The company has identified nearly 2800 victims worldwide, the attackers used a large network of hacked websites (219 domains) as command and control infrastructure, the majority of these websites were legitimate and were used to serve malware and instruct bot agents worldwide to collect information on targeted systems. Most of the 2,800 companies identified as victims of the attack are in the industrial/machinery market and researchers say the most-targeted countries are the United States, Spain, Japan and Germany. The bad actor behind Energetic Bear APT campaign used to compromise poorly configured servers to server RAT.

” They ran vulnerable content management systems or vulnerable web applications. None of the exploits used to compromise the servers were known to be zero-day. None of the client side exploits re-used from the open source metasploit framework were zero-day.” reports the report published by Kaspersky Lab.

The attackers used the following attack scheme to infect victims:

• Spearphishing using PDF documents embedded with a flash exploit (CVE-2011-0611)
• Trojanized software installers
• Waterhole attacks using a variety of re-used exploits

Experts at Kaspersky have identified 219 unique domain names for these C&C servers hosted in 21 different countries, the majority of C&C servers was located in the US (81 servers), Germany (33 servers), the Russian Federation (19 servers) and the United Kingdom (7 servers).

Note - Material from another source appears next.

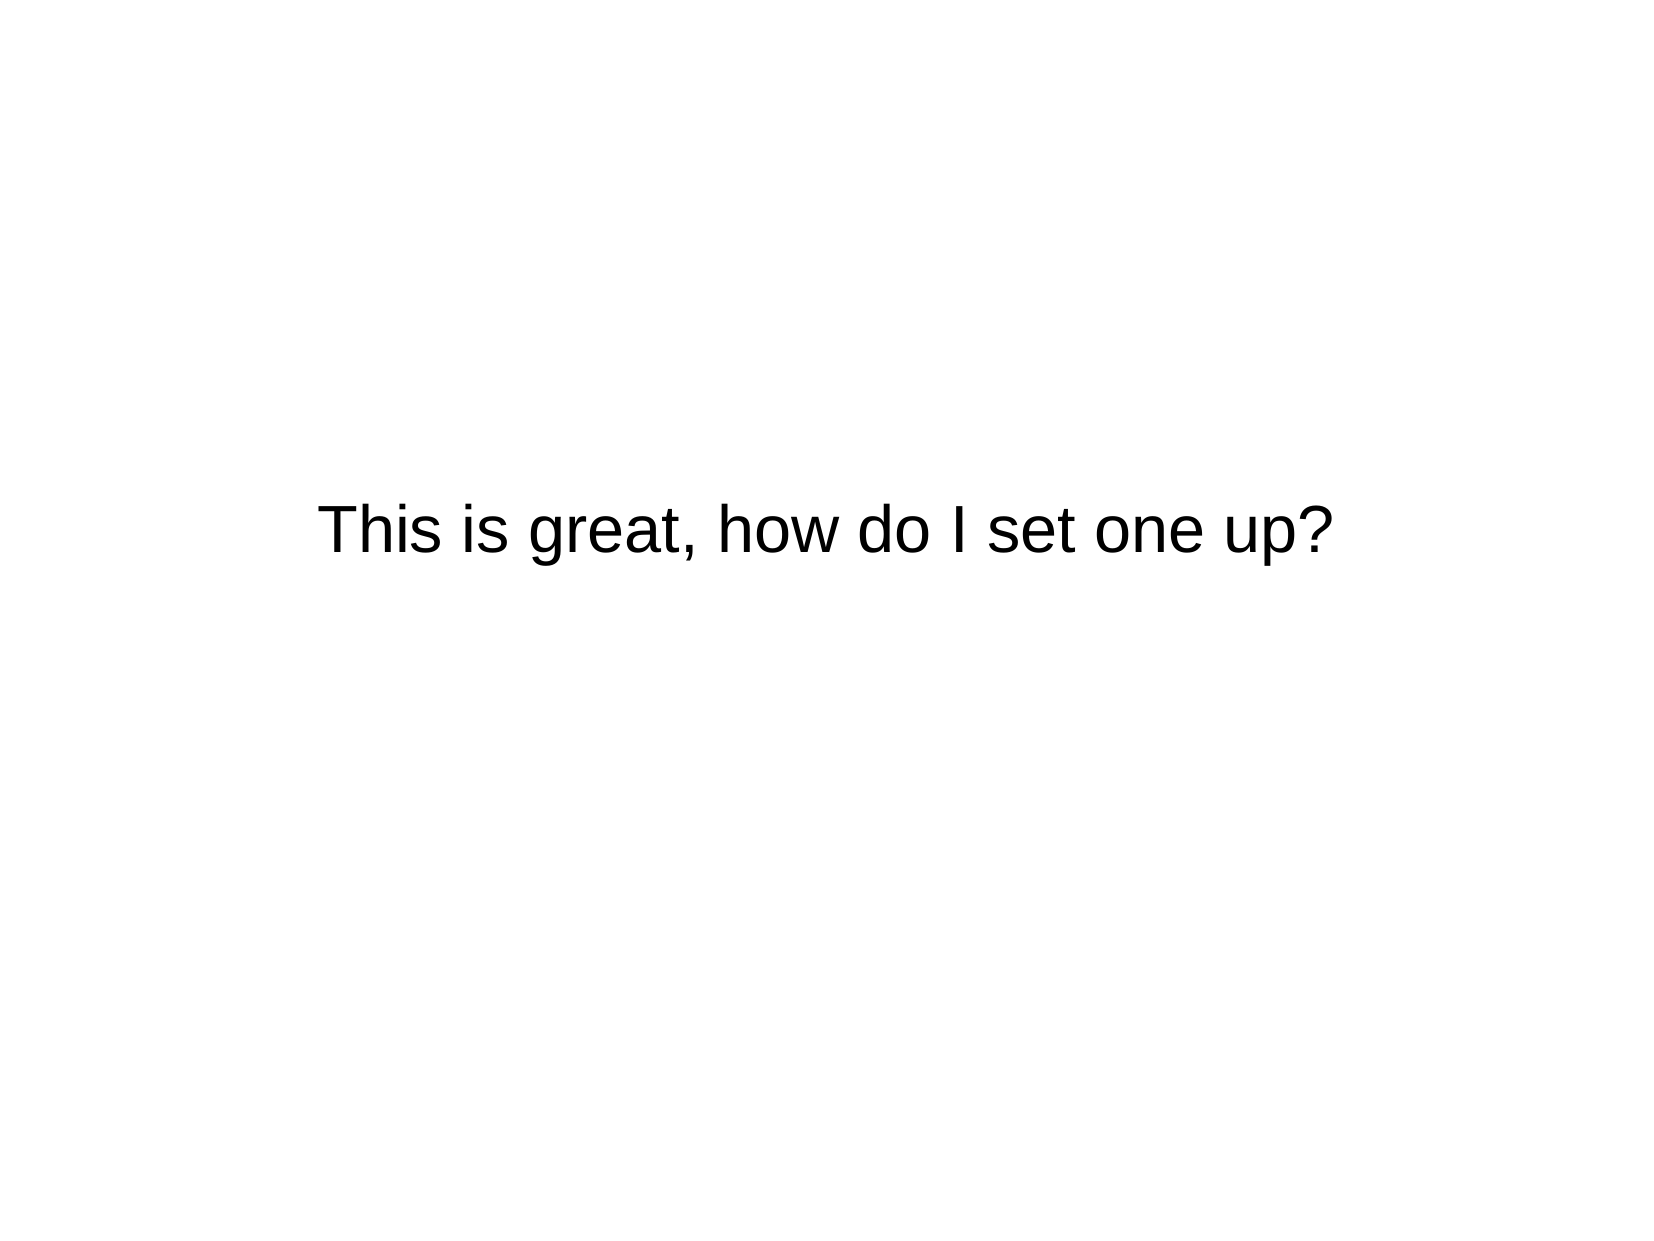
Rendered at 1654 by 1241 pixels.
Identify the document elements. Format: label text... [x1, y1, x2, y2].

Bad actors behind the Energetic Bear APT campaign used several malicious codes which targeted only Windows systems, the toolset adopted has remained stable over time according to Kaspersky experts:
• Havex Trojan
• Sysmain Trojan
• The ClientX backdoor
• Karagany backdoor and related stealers
• Lateral movement and second stage tools

The experts speculated that the cyber espionage campaign began as early as 2010, despite active infections have fallen by about 50 percent since the beginning of 2014 according to the data provided by Kaspersky.

The bad actors behind the  Energetic Bear APT campaign are highly determined and focused on a very specific industrial sector of vital interest, the hackers which are operating the Energetic Bear APT campaign are most active during the week, a circumstance that suggests to me that they could be state-sponsored hackers.